**Provided passage**
Destruction of Business  
 

 

Another ambiguous title... If you're pushed for time, and might at least enjoy a brief out-take that will make you both laugh and cry (though maybe not literally), then click here (or scroll-down) and check out the pasted note in blue at the end of this article. But don't miss the 1-min teaser on STUFF - (full 20-min version) - because it could also make you laugh and cry simultaneously. (There's a rather pathetic capitalist critique which in its nit-picking attempt to discredit 'STUFF' I reckon serves only to emphasise the persistent, unscrupulous defiance of the destructive predatory part that business plays in the world and which lies at the heart of its raison d'être).

[See also two poignant paragraphs (emphasised) from Noam Chomsky's 26.3.10 article on 'Corporate Power' addended to my recent: 'Money, Bankers & the Ruling Elite' ]

For several decades I’ve criticised businesses and the concepts on which they’re based. During that time they've only become devastatingly more powerful and all-engulfing. Apart from a few rare exceptions, businesses - banks, supermarkets, oil outfits... et al - have shown themselves to be devious, corrupt, and operating essentially on a mandate of gaining maximum profit by any means - and with no regard for anything except avoiding litigation.

To expect any kind of ethical slant from business without the strict enforcement of legislation and regulation, would be naive; to expect government these days to establish such legislation and regulation would be like expecting the proverbial turkey to vote for Christmas... ie, bonkers. This is because government is the principal mechanism by which business controls everything and deceives through propaganda. While the world needs massively less consumption, the whole philosophy and direction of business (and hence government) is to massively increase consumption. This means that either business (government) as we know it, or the WORLD, will have to go under. Which will it be?

If a business provides an essential service like trains or water... speaking of which, see THIS 8-min video on water... if a business provides an essential service then it should not be a business, but the exclusive responsibility of a public body (which we used to think of as government) - instead of just another source of perpetual bonanza for rip-off City spivs. The NHS belongs here, so why not the same with much else that's considered essential these days: ie, basic food, housing, transport, utilities. Social housing and allotments were once popular and provided by government for a nominal fee; as ever, alas, these have now been all but completely crushed-out by business: building-companies-&-banks, supermarkets... etc.

**Data entries**
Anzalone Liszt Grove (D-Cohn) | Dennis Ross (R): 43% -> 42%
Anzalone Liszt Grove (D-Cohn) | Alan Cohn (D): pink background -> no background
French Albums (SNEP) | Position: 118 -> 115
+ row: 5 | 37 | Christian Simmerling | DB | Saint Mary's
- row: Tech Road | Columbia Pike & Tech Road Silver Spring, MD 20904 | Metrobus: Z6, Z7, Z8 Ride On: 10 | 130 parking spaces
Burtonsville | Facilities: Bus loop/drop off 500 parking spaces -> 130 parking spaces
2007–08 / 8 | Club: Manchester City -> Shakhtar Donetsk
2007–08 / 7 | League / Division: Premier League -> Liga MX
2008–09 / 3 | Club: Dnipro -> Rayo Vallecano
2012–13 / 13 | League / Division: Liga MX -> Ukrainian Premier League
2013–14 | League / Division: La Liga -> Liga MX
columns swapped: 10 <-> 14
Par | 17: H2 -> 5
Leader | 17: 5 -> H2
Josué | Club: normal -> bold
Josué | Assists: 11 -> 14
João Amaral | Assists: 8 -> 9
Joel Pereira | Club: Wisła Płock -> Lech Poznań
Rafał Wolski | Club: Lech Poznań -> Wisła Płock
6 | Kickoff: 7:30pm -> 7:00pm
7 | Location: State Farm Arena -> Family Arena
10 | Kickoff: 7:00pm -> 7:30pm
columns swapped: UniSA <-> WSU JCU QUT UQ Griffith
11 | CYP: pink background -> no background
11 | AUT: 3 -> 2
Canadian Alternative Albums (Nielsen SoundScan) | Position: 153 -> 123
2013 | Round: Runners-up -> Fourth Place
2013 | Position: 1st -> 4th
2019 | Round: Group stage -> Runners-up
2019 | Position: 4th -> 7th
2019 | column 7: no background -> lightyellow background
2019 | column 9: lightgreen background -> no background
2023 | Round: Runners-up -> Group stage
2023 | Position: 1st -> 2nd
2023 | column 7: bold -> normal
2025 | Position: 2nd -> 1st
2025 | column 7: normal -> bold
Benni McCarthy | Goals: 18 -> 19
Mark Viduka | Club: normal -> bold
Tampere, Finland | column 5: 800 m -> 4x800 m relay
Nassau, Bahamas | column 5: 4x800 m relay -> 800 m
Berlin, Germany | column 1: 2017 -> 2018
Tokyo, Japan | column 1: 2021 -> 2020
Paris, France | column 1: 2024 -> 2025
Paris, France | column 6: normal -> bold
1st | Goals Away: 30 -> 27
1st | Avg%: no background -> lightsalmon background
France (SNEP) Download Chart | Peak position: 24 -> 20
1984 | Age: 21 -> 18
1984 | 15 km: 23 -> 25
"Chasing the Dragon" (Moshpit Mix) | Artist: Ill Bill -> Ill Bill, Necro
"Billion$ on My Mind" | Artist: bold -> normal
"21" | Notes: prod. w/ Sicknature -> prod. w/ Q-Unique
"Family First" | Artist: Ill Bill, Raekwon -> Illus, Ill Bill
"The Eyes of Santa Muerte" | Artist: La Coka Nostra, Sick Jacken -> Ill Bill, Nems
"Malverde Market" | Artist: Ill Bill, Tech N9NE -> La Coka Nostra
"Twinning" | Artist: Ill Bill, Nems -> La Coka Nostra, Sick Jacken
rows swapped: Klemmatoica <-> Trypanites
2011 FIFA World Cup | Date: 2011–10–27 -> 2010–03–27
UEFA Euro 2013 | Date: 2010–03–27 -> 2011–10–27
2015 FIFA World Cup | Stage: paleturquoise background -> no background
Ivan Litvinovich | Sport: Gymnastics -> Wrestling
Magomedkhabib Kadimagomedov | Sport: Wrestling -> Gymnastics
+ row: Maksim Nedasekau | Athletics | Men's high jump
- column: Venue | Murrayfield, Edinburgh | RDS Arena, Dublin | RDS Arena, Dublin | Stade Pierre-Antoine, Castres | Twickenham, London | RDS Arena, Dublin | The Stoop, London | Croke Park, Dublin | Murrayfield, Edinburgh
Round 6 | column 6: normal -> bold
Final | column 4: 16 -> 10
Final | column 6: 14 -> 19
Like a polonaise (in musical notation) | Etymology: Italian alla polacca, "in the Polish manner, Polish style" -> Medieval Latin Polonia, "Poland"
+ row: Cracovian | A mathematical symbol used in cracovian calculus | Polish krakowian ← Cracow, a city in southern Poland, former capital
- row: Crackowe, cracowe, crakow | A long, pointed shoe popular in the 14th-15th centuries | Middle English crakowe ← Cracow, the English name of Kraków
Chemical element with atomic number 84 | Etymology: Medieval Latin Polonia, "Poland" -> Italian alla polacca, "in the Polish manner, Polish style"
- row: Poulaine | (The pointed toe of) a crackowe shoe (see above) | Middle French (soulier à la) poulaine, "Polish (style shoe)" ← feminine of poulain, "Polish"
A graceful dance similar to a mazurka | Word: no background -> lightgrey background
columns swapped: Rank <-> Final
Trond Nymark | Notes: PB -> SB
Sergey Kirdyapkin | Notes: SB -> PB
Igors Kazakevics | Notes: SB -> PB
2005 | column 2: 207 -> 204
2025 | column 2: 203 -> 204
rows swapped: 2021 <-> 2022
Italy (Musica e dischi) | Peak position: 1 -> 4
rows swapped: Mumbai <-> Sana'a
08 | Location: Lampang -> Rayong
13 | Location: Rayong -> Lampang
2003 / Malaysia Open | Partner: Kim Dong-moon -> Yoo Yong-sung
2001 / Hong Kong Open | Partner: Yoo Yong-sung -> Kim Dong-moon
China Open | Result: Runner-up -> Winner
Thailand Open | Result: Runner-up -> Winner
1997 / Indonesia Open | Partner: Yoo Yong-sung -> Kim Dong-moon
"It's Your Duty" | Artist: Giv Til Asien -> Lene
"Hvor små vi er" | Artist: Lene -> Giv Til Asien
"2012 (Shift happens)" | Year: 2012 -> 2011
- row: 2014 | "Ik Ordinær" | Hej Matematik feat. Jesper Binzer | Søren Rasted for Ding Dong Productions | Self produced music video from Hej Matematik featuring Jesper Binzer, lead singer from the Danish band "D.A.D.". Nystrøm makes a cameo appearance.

**Goals**
1/ Answer these from the essay on business:
(a) How long are the teaser and the full version of STUFF?
(b) Whose 26.3.10 article is cited, and what is its subject?
(c) Which public service does the author say "belongs here"?
2/ Resume the essay on business after its final paragraph, in the same voice and line of argument.
The material after the essay on business comes from a separate source.

**Task-by-task results**
1/
(a) The teaser is 1 minute, and the full version is 20 minutes.
(b) Noam Chomsky's article on 'Corporate Power'.
(c) The NHS.

2/
The principal direction and function of all business should be public interest. So-called entrepreneurs who pay themselves inflated salaries, or charge some inflated fee for a product or service just because of weak competition or because the public can or will afford it should, like all business, be restrained by regulations that outlaw both unethical trading and operations, products or services that cause any kind of adverse effects.

Access to money or loans to a business should be either from government investment (share) or from a nationalised bank (and no other kind of bank should exist).

This is the briefest possible outline of how the West, at least, might begin to address the immense inconsistencies that have evolved over recent decades in its political base; because the capitalist system (of government as an instrument of business) is destroying by default not merely the fabric of society but now for the first time the very fabric of the planet on which we all depend for survival. None of these inconsistencies much mattered 50 or even 30 years ago - though a few astute observers saw their lethal potential. Now the inevitable collision between the survival of business and the survival of humanity looms like a time-bomb.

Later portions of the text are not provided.